* DATA LISTING
# # # # #
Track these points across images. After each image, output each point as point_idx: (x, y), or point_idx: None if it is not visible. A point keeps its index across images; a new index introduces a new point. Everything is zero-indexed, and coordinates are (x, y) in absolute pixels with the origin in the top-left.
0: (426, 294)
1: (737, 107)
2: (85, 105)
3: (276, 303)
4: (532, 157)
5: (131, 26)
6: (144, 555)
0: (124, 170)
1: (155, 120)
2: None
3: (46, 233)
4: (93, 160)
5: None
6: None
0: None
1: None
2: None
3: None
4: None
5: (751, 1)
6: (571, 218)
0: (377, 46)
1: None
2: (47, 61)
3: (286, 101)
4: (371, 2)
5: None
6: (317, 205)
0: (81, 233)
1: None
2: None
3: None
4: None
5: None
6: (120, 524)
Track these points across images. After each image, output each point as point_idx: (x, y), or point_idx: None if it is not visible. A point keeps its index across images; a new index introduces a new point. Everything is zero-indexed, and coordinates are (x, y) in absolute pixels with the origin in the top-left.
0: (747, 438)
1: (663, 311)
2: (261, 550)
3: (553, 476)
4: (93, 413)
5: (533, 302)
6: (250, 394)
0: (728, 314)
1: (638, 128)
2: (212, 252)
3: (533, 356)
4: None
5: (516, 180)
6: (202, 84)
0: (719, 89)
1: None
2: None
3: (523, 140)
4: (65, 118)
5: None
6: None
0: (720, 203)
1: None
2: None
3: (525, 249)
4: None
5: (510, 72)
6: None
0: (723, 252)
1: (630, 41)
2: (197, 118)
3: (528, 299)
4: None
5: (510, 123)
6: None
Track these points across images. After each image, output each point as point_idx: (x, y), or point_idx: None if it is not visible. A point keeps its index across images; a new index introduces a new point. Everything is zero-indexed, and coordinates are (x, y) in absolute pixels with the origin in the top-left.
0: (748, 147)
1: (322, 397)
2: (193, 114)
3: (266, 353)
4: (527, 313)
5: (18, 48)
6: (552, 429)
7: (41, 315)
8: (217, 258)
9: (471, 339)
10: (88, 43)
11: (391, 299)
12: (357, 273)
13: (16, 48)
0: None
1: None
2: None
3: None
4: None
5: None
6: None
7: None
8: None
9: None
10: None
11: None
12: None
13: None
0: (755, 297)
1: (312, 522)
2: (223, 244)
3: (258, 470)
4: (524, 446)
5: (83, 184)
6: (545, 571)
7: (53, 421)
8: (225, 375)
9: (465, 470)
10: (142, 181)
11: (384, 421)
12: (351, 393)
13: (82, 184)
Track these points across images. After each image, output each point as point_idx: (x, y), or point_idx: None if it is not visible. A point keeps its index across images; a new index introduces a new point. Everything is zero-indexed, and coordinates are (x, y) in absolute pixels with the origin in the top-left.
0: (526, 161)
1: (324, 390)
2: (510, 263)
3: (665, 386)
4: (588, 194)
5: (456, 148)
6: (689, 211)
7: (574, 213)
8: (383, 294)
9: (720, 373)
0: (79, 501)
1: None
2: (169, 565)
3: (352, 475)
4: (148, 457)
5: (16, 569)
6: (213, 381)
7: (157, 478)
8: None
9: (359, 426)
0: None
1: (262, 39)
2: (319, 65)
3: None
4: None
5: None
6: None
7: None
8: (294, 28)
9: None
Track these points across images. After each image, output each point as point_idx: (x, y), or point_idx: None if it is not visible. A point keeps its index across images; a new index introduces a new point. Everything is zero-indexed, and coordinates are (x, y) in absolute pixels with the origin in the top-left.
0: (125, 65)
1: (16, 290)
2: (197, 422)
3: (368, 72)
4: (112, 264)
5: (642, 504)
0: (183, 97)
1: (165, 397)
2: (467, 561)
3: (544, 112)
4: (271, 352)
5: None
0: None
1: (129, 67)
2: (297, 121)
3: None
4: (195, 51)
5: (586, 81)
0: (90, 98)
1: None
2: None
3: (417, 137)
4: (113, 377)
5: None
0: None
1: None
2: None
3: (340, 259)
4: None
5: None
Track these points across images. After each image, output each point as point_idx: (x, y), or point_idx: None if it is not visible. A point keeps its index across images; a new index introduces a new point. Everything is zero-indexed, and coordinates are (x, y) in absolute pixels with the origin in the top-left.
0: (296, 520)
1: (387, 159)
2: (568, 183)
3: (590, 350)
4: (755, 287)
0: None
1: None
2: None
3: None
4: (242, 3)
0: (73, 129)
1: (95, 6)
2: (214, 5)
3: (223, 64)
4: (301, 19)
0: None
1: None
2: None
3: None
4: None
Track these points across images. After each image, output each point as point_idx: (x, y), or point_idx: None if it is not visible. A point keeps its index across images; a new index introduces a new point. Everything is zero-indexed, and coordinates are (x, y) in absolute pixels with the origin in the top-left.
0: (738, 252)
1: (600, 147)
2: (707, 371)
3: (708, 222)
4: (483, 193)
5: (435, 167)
# # # # #
* WORK TO BE COMPLETED
Swap "top-left" for "upper-left" everywhere it occurs in the listing above, and write out the lines again with nothing else changed.

* ANSWER BELOW
Track these points across images. After each image, output each point as point_idx: (x, y), or point_idx: None if it is not visible. A point keeps its index across images; a new index introduces a new point. Everything is zero-indexed, and coordinates are (x, y) in absolute pixels with the origin in the upper-left.
0: (426, 294)
1: (737, 107)
2: (85, 105)
3: (276, 303)
4: (532, 157)
5: (131, 26)
6: (144, 555)
0: (124, 170)
1: (155, 120)
2: None
3: (46, 233)
4: (93, 160)
5: None
6: None
0: None
1: None
2: None
3: None
4: None
5: (751, 1)
6: (571, 218)
0: (377, 46)
1: None
2: (47, 61)
3: (286, 101)
4: (371, 2)
5: None
6: (317, 205)
0: (81, 233)
1: None
2: None
3: None
4: None
5: None
6: (120, 524)
Track these points across images. After each image, output each point as point_idx: (x, y), or point_idx: None if it is not visible. A point keeps its index across images; a new index introduces a new point. Everything is zero-indexed, and coordinates are (x, y) in absolute pixels with the origin in the upper-left.
0: (747, 438)
1: (663, 311)
2: (261, 550)
3: (553, 476)
4: (93, 413)
5: (533, 302)
6: (250, 394)
0: (728, 314)
1: (638, 128)
2: (212, 252)
3: (533, 356)
4: None
5: (516, 180)
6: (202, 84)
0: (719, 89)
1: None
2: None
3: (523, 140)
4: (65, 118)
5: None
6: None
0: (720, 203)
1: None
2: None
3: (525, 249)
4: None
5: (510, 72)
6: None
0: (723, 252)
1: (630, 41)
2: (197, 118)
3: (528, 299)
4: None
5: (510, 123)
6: None
Track these points across images. After each image, output each point as point_idx: (x, y), or point_idx: None if it is not visible. A point keeps its index across images; a new index introduces a new point. Everything is zero-indexed, and coordinates are (x, y) in absolute pixels with the origin in the upper-left.
0: (748, 147)
1: (322, 397)
2: (193, 114)
3: (266, 353)
4: (527, 313)
5: (18, 48)
6: (552, 429)
7: (41, 315)
8: (217, 258)
9: (471, 339)
10: (88, 43)
11: (391, 299)
12: (357, 273)
13: (16, 48)
0: None
1: None
2: None
3: None
4: None
5: None
6: None
7: None
8: None
9: None
10: None
11: None
12: None
13: None
0: (755, 297)
1: (312, 522)
2: (223, 244)
3: (258, 470)
4: (524, 446)
5: (83, 184)
6: (545, 571)
7: (53, 421)
8: (225, 375)
9: (465, 470)
10: (142, 181)
11: (384, 421)
12: (351, 393)
13: (82, 184)
Track these points across images. After each image, output each point as point_idx: (x, y), or point_idx: None if it is not visible. A point keeps its index across images; a new index introduces a new point. Everything is zero-indexed, and coordinates are (x, y) in absolute pixels with the origin in the upper-left.
0: (526, 161)
1: (324, 390)
2: (510, 263)
3: (665, 386)
4: (588, 194)
5: (456, 148)
6: (689, 211)
7: (574, 213)
8: (383, 294)
9: (720, 373)
0: (79, 501)
1: None
2: (169, 565)
3: (352, 475)
4: (148, 457)
5: (16, 569)
6: (213, 381)
7: (157, 478)
8: None
9: (359, 426)
0: None
1: (262, 39)
2: (319, 65)
3: None
4: None
5: None
6: None
7: None
8: (294, 28)
9: None
Track these points across images. After each image, output each point as point_idx: (x, y), or point_idx: None if it is not visible. A point keeps its index across images; a new index introduces a new point. Everything is zero-indexed, and coordinates are (x, y) in absolute pixels with the origin in the upper-left.
0: (125, 65)
1: (16, 290)
2: (197, 422)
3: (368, 72)
4: (112, 264)
5: (642, 504)
0: (183, 97)
1: (165, 397)
2: (467, 561)
3: (544, 112)
4: (271, 352)
5: None
0: None
1: (129, 67)
2: (297, 121)
3: None
4: (195, 51)
5: (586, 81)
0: (90, 98)
1: None
2: None
3: (417, 137)
4: (113, 377)
5: None
0: None
1: None
2: None
3: (340, 259)
4: None
5: None
Track these points across images. After each image, output each point as point_idx: (x, y), or point_idx: None if it is not visible. A point keeps its index across images; a new index introduces a new point. Everything is zero-indexed, and coordinates are (x, y) in absolute pixels with the origin in the upper-left.
0: (296, 520)
1: (387, 159)
2: (568, 183)
3: (590, 350)
4: (755, 287)
0: None
1: None
2: None
3: None
4: (242, 3)
0: (73, 129)
1: (95, 6)
2: (214, 5)
3: (223, 64)
4: (301, 19)
0: None
1: None
2: None
3: None
4: None
Track these points across images. After each image, output each point as point_idx: (x, y), or point_idx: None if it is not visible. A point keeps its index across images; a new index introduces a new point. Everything is zero-indexed, and coordinates are (x, y) in absolute pixels with the origin in the upper-left.
0: (738, 252)
1: (600, 147)
2: (707, 371)
3: (708, 222)
4: (483, 193)
5: (435, 167)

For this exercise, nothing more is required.